_Required action_
Write out exactly the lines of the entries below from the one holding "Mạng & Internet" to the one holding "touche 0,8 à", inclusive, and leave out all other lines.

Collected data
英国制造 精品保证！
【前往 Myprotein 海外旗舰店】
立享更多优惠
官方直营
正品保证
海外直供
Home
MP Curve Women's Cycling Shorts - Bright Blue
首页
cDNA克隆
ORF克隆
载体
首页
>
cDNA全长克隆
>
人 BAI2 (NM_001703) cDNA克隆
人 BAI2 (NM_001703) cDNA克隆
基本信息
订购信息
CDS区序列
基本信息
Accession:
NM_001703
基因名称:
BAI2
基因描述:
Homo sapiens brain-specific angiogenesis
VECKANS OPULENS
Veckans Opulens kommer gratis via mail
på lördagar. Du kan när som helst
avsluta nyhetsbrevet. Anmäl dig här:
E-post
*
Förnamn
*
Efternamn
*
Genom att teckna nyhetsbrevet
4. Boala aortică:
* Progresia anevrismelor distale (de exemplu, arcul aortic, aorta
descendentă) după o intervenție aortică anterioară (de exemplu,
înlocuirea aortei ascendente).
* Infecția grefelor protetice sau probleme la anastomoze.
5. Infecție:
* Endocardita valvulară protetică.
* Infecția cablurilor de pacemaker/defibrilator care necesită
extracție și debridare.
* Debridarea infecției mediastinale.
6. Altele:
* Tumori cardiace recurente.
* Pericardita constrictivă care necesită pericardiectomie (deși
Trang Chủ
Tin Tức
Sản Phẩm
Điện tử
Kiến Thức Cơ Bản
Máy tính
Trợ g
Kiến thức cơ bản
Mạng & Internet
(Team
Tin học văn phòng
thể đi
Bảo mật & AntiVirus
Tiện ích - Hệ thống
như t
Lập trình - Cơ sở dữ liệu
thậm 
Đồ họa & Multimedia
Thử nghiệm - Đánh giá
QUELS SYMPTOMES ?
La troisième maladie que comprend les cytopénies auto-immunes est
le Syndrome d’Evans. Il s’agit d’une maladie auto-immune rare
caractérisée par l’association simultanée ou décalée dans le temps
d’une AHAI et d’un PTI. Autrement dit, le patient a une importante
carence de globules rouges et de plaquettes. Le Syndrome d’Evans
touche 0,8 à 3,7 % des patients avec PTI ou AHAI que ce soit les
--
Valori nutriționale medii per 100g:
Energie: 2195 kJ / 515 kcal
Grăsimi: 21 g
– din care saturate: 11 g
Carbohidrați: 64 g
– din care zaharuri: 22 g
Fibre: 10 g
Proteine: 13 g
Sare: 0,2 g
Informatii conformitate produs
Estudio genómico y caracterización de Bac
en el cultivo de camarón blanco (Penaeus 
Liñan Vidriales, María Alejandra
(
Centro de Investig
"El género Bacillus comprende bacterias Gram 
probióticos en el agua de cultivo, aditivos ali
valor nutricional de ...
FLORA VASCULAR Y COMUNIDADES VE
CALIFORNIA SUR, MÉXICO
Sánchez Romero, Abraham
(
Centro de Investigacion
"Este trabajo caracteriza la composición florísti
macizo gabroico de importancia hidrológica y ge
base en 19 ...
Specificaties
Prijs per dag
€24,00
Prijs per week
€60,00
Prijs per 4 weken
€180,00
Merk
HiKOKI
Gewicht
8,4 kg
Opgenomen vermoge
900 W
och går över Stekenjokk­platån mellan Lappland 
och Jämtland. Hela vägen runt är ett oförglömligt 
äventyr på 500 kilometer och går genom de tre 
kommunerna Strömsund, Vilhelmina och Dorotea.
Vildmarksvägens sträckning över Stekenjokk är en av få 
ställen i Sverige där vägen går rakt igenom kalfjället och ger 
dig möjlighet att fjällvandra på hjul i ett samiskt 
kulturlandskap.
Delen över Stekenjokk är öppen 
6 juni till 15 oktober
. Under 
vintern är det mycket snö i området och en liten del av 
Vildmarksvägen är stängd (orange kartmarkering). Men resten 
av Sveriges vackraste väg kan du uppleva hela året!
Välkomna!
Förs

_Solved exercise_
Mạng & Internet
(Team
Tin học văn phòng
thể đi
Bảo mật & AntiVirus
Tiện ích - Hệ thống
như t
Lập trình - Cơ sở dữ liệu
thậm 
Đồ họa & Multimedia
Thử nghiệm - Đánh giá
QUELS SYMPTOMES ?
La troisième maladie que comprend les cytopénies auto-immunes est
le Syndrome d’Evans. Il s’agit d’une maladie auto-immune rare
caractérisée par l’association simultanée ou décalée dans le temps
d’une AHAI et d’un PTI. Autrement dit, le patient a une importante
carence de globules rouges et de plaquettes. Le Syndrome d’Evans
touche 0,8 à 3,7 % des patients avec PTI ou AHAI que ce soit les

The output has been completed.